-- Aim of the task --
For every record beneath this instruction, give an exact repetition, omitting images.

(Change listing data)
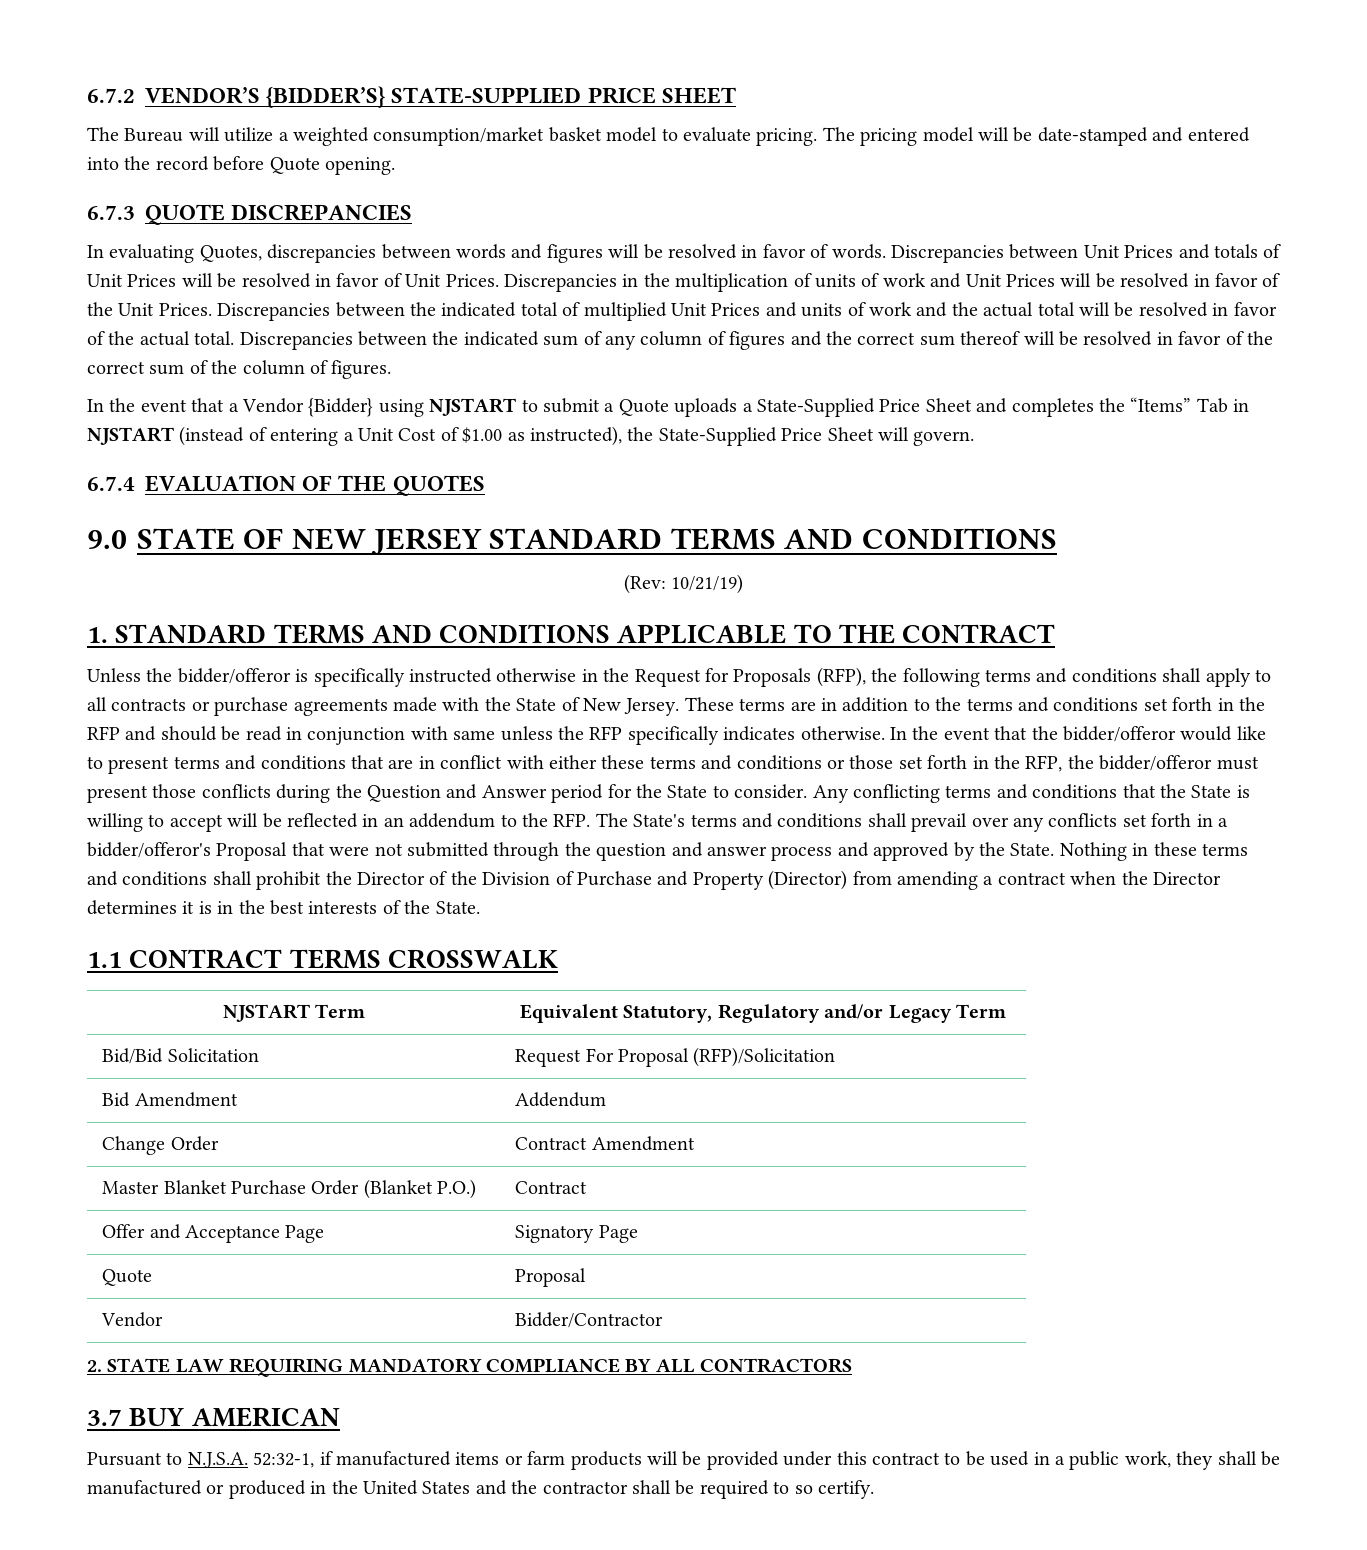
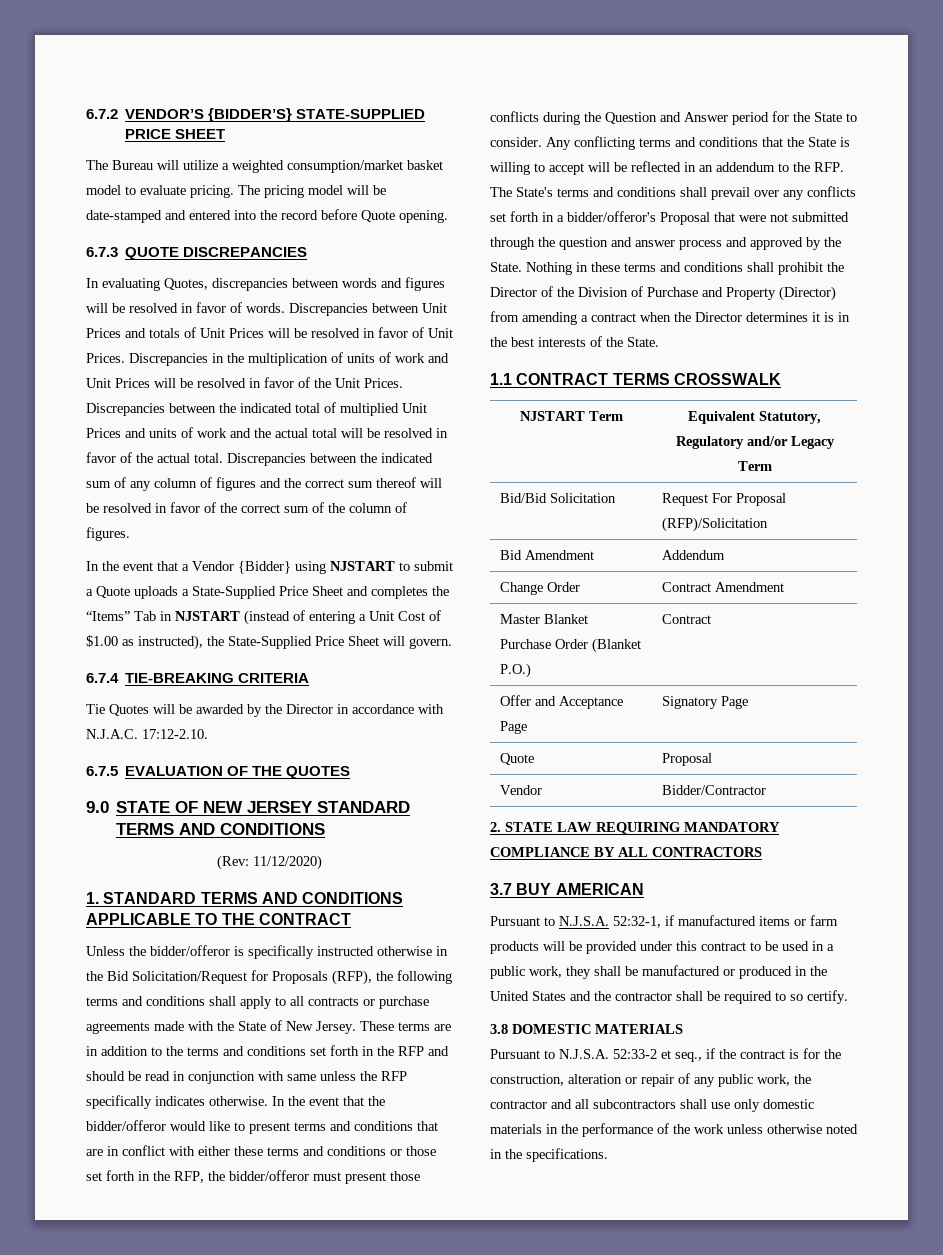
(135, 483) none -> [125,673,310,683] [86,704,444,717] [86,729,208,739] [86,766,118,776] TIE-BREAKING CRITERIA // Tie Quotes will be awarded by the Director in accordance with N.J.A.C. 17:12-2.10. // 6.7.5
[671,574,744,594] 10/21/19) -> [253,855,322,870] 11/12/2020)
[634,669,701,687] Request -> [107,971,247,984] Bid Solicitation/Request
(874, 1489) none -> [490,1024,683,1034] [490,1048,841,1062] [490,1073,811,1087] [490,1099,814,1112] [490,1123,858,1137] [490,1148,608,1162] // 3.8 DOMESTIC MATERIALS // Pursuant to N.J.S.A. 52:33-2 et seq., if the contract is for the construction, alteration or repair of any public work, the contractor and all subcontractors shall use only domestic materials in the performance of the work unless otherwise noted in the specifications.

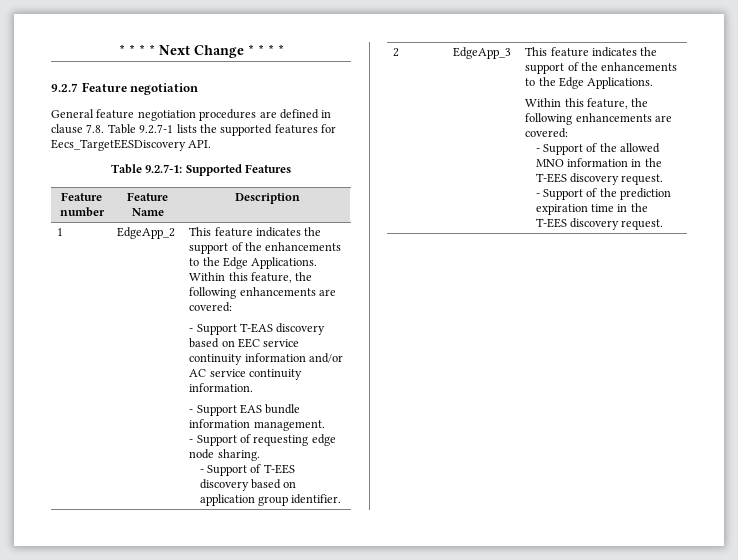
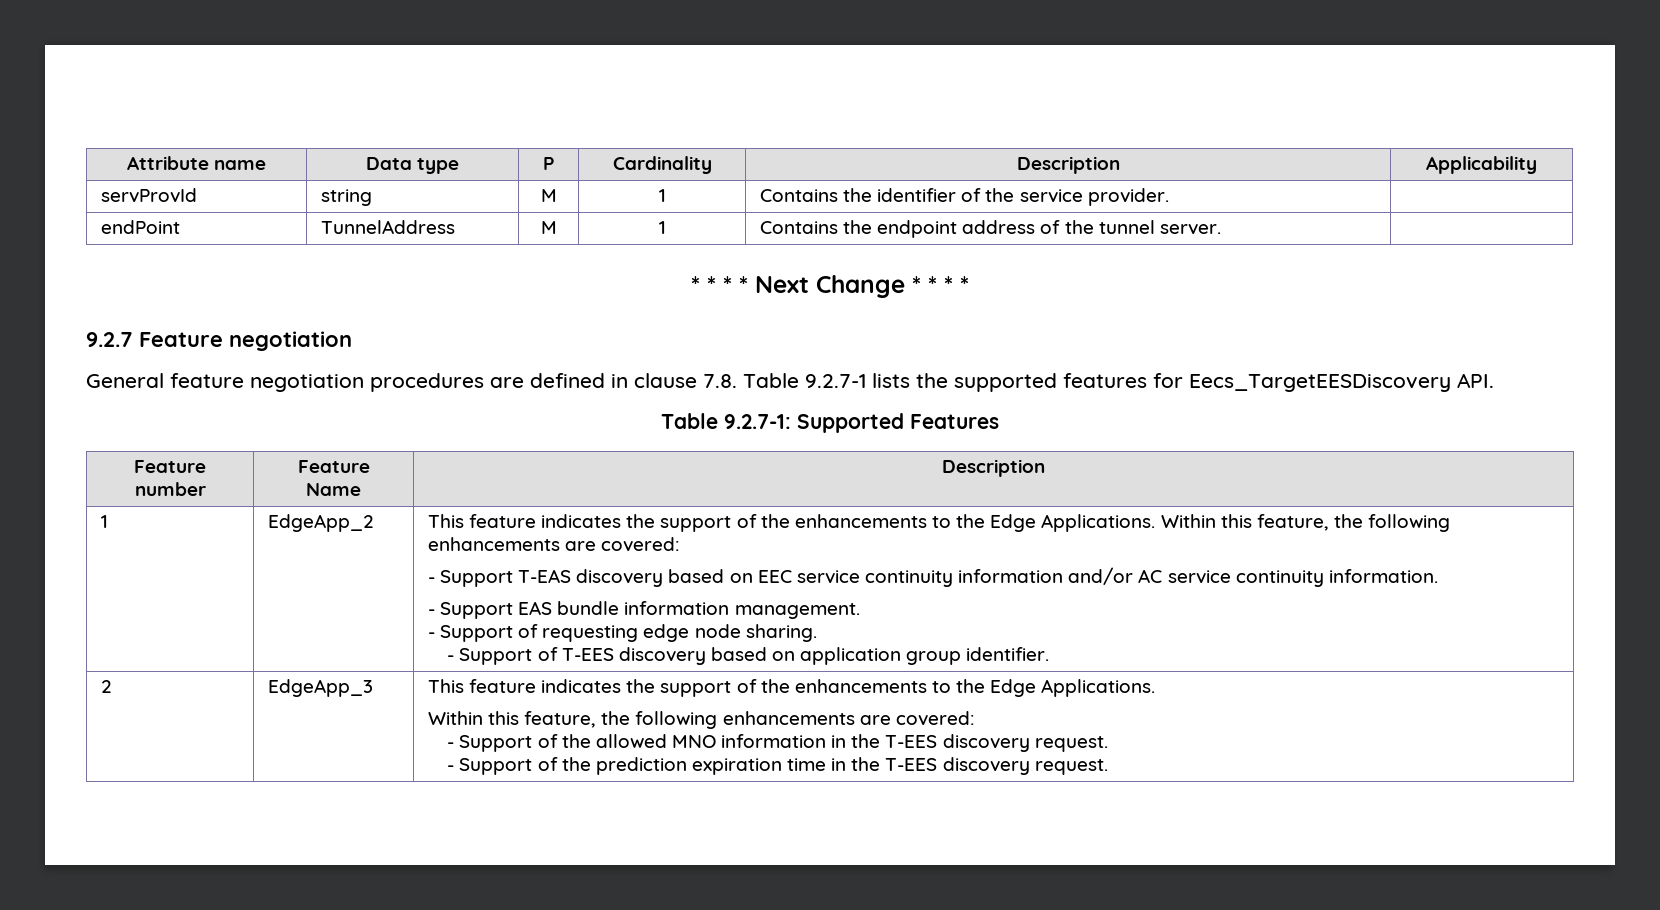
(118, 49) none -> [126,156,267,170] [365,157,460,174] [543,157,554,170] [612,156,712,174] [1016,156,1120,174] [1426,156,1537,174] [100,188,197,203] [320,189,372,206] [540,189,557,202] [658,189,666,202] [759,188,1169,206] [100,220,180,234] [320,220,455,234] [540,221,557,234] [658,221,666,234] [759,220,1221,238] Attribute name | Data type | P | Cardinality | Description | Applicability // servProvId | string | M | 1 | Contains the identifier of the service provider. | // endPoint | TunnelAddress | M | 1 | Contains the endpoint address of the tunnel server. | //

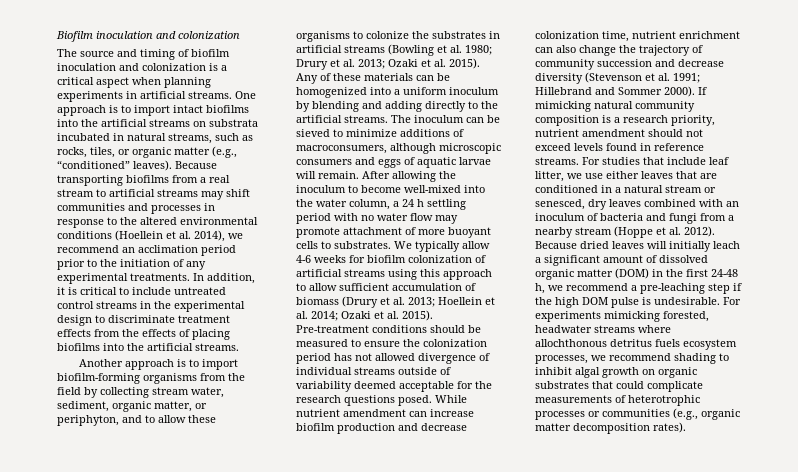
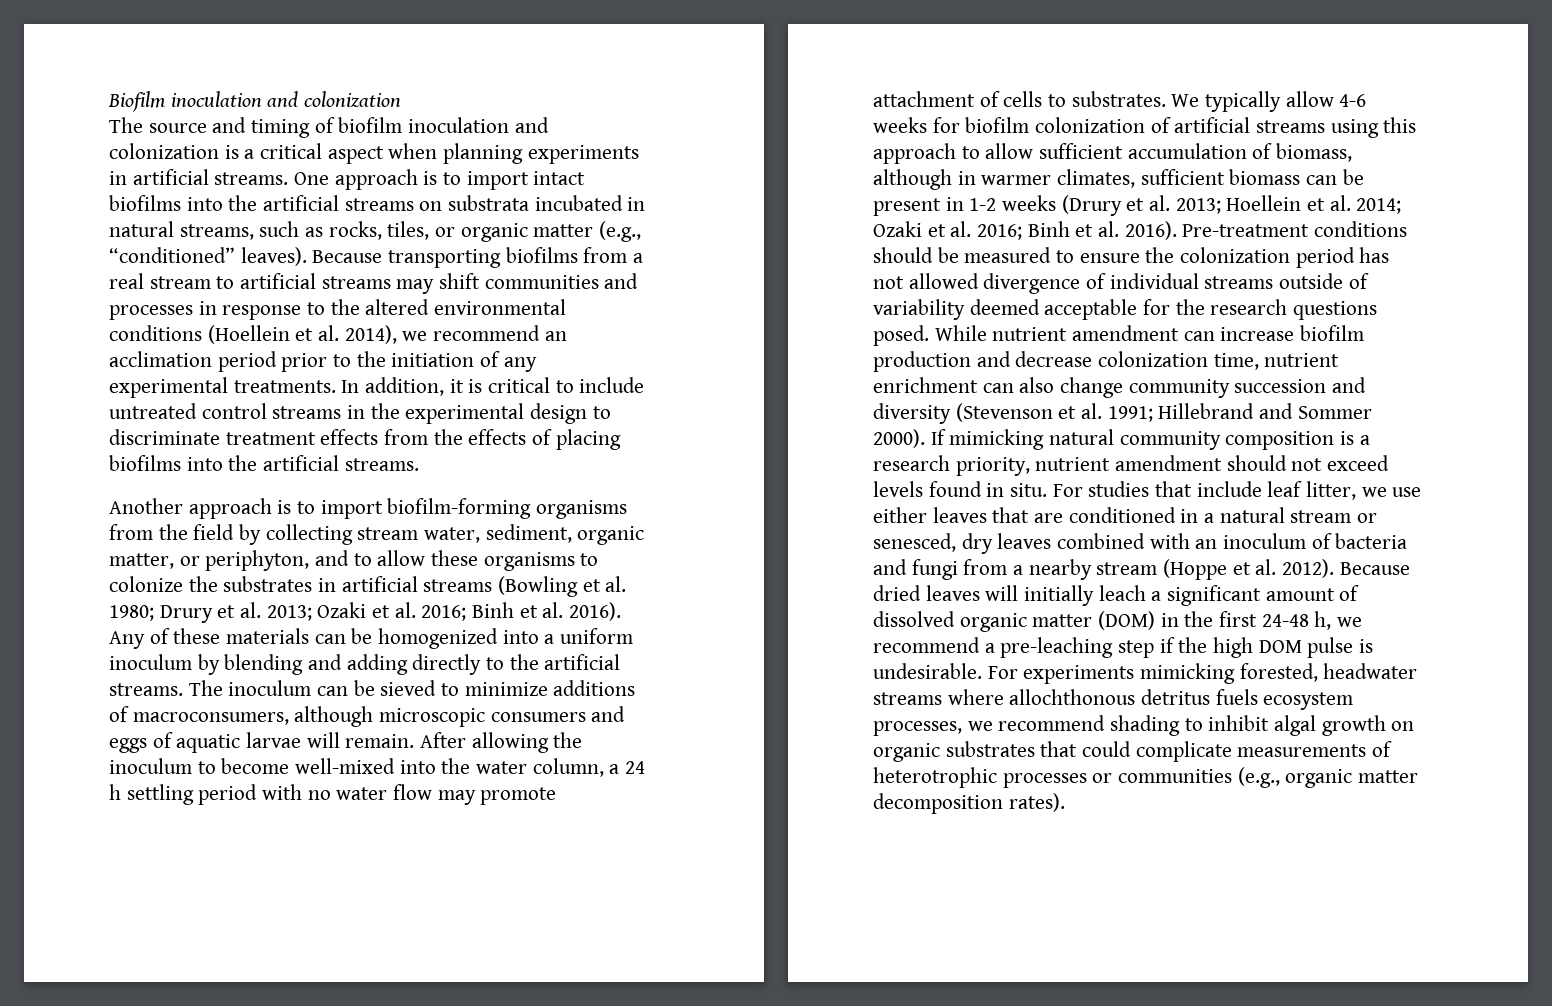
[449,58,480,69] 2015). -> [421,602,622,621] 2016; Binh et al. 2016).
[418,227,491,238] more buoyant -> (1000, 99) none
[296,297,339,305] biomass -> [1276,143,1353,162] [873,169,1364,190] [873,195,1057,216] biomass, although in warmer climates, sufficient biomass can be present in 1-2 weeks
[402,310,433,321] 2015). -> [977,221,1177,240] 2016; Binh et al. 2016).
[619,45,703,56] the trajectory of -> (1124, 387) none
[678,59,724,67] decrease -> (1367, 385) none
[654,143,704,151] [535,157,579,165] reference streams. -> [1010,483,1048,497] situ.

-- Answer area --
(135, 483) none -> [125,673,310,683] [86,704,444,717] [86,729,208,739] [86,766,118,776] TIE-BREAKING CRITERIA // Tie Quotes will be awarded by the Director in accordance with N.J.A.C. 17:12-2.10. // 6.7.5
[671,574,744,594] 10/21/19) -> [253,855,322,870] 11/12/2020)
[634,669,701,687] Request -> [107,971,247,984] Bid Solicitation/Request
(874, 1489) none -> [490,1024,683,1034] [490,1048,841,1062] [490,1073,811,1087] [490,1099,814,1112] [490,1123,858,1137] [490,1148,608,1162] // 3.8 DOMESTIC MATERIALS // Pursuant to N.J.S.A. 52:33-2 et seq., if the contract is for the construction, alteration or repair of any public work, the contractor and all subcontractors shall use only domestic materials in the performance of the work unless otherwise noted in the specifications.

(118, 49) none -> [126,156,267,170] [365,157,460,174] [543,157,554,170] [612,156,712,174] [1016,156,1120,174] [1426,156,1537,174] [100,188,197,203] [320,189,372,206] [540,189,557,202] [658,189,666,202] [759,188,1169,206] [100,220,180,234] [320,220,455,234] [540,221,557,234] [658,221,666,234] [759,220,1221,238] Attribute name | Data type | P | Cardinality | Description | Applicability // servProvId | string | M | 1 | Contains the identifier of the service provider. | // endPoint | TunnelAddress | M | 1 | Contains the endpoint address of the tunnel server. | //

[449,58,480,69] 2015). -> [421,602,622,621] 2016; Binh et al. 2016).
[418,227,491,238] more buoyant -> (1000, 99) none
[296,297,339,305] biomass -> [1276,143,1353,162] [873,169,1364,190] [873,195,1057,216] biomass, although in warmer climates, sufficient biomass can be present in 1-2 weeks
[402,310,433,321] 2015). -> [977,221,1177,240] 2016; Binh et al. 2016).
[619,45,703,56] the trajectory of -> (1124, 387) none
[678,59,724,67] decrease -> (1367, 385) none
[654,143,704,151] [535,157,579,165] reference streams. -> [1010,483,1048,497] situ.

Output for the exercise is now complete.